[How to complete this task]
Answer these questions from the forum thread on removing sanding dust before a CA finish.
1. What does Sylvanite soak a piece of paper towel with to wipe down the blank?
2. What item does bradh use to wipe the blank down?
3. What kind of brush does Dalecamino use after each grit?

[Given passage]
++++

# Removing Sanding Dust prior to CA/BLO Finishing



## G200 (Nov 25, 2009)

After watching many of the videos and reading even more posts, I'm still in limbo about one step...

After sanding the blank down to 600 how do you all remove the sanding dust left on the blank before applying the CA? 

I ask since there seems to be a consensus that if DNA, mineral spirits, or even water is used to wipe down the blank there is a definite risk of clouding the CA. I know someone mentioned blowing the blank with compressed air, but will that get all the fine dust out? Or does it not really matter beyond a certain point of blowing it out?

Many thanks!

N

I apologize if a more thorough search would have pre-empted the question, but as I'm new to the forums there is sooo much information that I quit reading after my eyes crossed  :biggrin:


----------



## C. Scott (Nov 25, 2009)

G200,

I just wipe the blank with a paper towel after sanding and then put on thin CA.  I don't use DNA or Acetone to wipe the blank down.  This has been especially effective in getting CA to stick well to oily woods like Ebony, Wenge, & Lignum Vitae.  It works great for me.  You're gonna have to just experiment a little and see what happens.


----------



## Sylvanite (Nov 25, 2009)

After sanding, and before applying the initial coats of CA, I wipe down the blank with a piece of paper towel soaked with CA Accelerator.  It's tacky enough to collect the dust, strips any surface oil, dries quickly, and doesn't cause the CA finish to blush.

I hope that helps,
Eric


----------



## bradh (Nov 25, 2009)

I normally wipe the blank down with a dry dish washing scrub pad. They are sold under a variety of names like Scotchbrite. 
 Wipe with the grain and the pad will pull the dust out of the grain nicely.


----------



## mick (Nov 25, 2009)

After sanding I blow any dust off with a blast of compress air. This gets sanding dust left down in the grain plus you haven't introduced anything like DNA or Acetone into the surface of the wood. From there I go to several coats of thin CA as my finish and I've yet to find dust under my finish using this method


----------



## Dalecamino (Nov 25, 2009)

Some use compressed air to blow off dust . I just use a soft bristle 2'' brush after each grit . After final brushing , a little Acetone on a clean paper towel takes off remaining dust and oil . Acetone evaporates very quickly , but I don't get in a hurry anyway . It works for me .


----------



## AceMrFixIt (Nov 25, 2009)

I use acetone and a tooth brush on acrylic if I need to fill in pits with a coat of CA. Have used it on wood also without problems. Turn on the lathe and brush back and forth. So far I havent had any clouding as long as the acetone evaporates. I had a dust problem with teak till I used the toothbrush.

Be very careful, she may start to say her toothbrush has a funny taste...........


----------



## Steve Busey (Nov 25, 2009)

I'm a mutant - I try not to *have *to sand before CA. 

I use my sharp rounded skew on it's side to make a real light last pass over the blank. I then hit it with 2-3 coats of thin CA. Then I'll stop and examine to see whether it needs any sanding, and usually give it a quick wetsanding with the coarsest MM (3500?) if there are any scratches that didn't fill in well. Then I'll add 3 more thin CA coats, wetsand with MM with the first three coarse grits, then another 5-6 coats of thin CA before the final "all 9" MM sanding.


----------



## L1Truckie (Nov 25, 2009)

++++

[Record set]

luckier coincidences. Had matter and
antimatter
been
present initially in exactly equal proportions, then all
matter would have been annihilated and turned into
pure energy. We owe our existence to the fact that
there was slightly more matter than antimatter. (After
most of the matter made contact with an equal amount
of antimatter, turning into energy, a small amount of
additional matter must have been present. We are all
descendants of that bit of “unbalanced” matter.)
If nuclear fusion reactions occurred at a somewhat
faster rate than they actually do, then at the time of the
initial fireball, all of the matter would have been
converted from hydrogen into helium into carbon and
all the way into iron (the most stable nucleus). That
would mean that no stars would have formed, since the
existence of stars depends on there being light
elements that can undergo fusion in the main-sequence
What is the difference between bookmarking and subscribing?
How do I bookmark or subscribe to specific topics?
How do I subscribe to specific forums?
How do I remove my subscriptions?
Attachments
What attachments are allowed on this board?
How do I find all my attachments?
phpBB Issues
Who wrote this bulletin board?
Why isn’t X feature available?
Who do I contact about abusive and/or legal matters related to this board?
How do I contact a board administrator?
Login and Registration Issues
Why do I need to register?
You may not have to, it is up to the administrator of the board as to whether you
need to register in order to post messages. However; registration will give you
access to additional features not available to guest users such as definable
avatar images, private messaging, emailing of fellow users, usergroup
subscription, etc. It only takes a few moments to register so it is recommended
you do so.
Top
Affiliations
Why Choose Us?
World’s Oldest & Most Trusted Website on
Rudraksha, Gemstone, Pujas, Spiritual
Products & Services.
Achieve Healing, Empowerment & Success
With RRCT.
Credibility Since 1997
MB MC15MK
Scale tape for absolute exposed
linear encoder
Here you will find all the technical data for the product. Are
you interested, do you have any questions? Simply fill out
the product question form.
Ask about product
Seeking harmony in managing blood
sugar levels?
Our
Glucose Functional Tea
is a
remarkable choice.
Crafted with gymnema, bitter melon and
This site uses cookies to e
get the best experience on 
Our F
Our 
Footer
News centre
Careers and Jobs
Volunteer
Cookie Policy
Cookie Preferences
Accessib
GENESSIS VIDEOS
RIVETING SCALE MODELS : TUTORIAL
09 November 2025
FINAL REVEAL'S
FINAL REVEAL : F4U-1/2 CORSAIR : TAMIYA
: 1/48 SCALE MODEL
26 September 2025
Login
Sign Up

++++

[Answer box]
1. CA Accelerator.
2. A dry dish washing scrub pad.
3. A soft bristle 2'' brush.